DIRECTIONS: Under this line are the records; repeat exactly the lines starting at the one containing "HTML is disabled" and ending at the one containing "Justin Jay Wang", omitting pictures.

PROVIDED MATERIAL:
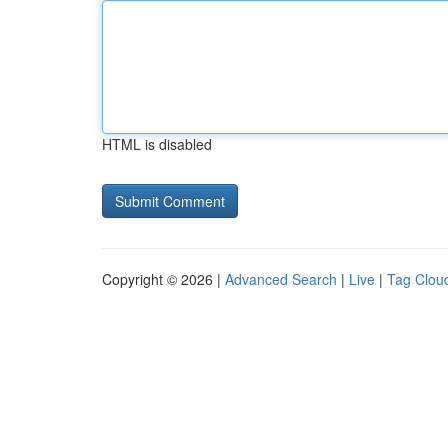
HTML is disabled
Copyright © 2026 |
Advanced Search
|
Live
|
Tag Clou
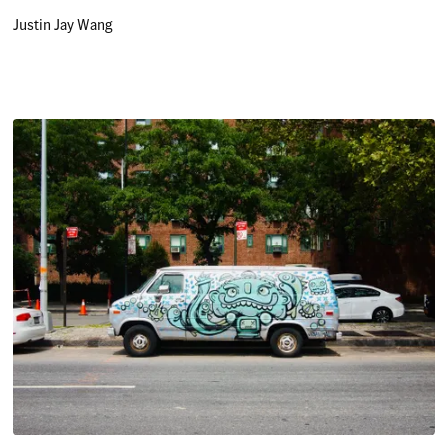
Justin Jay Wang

* * *

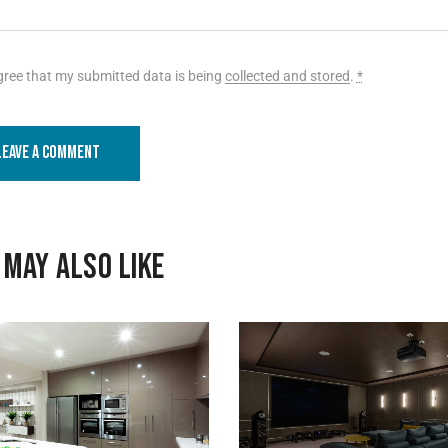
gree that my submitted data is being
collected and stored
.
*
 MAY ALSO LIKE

WRITTEN SOLUTION:
HTML is disabled
Copyright © 2026 |
Advanced Search
|
Live
|
Tag Clou
Justin Jay Wang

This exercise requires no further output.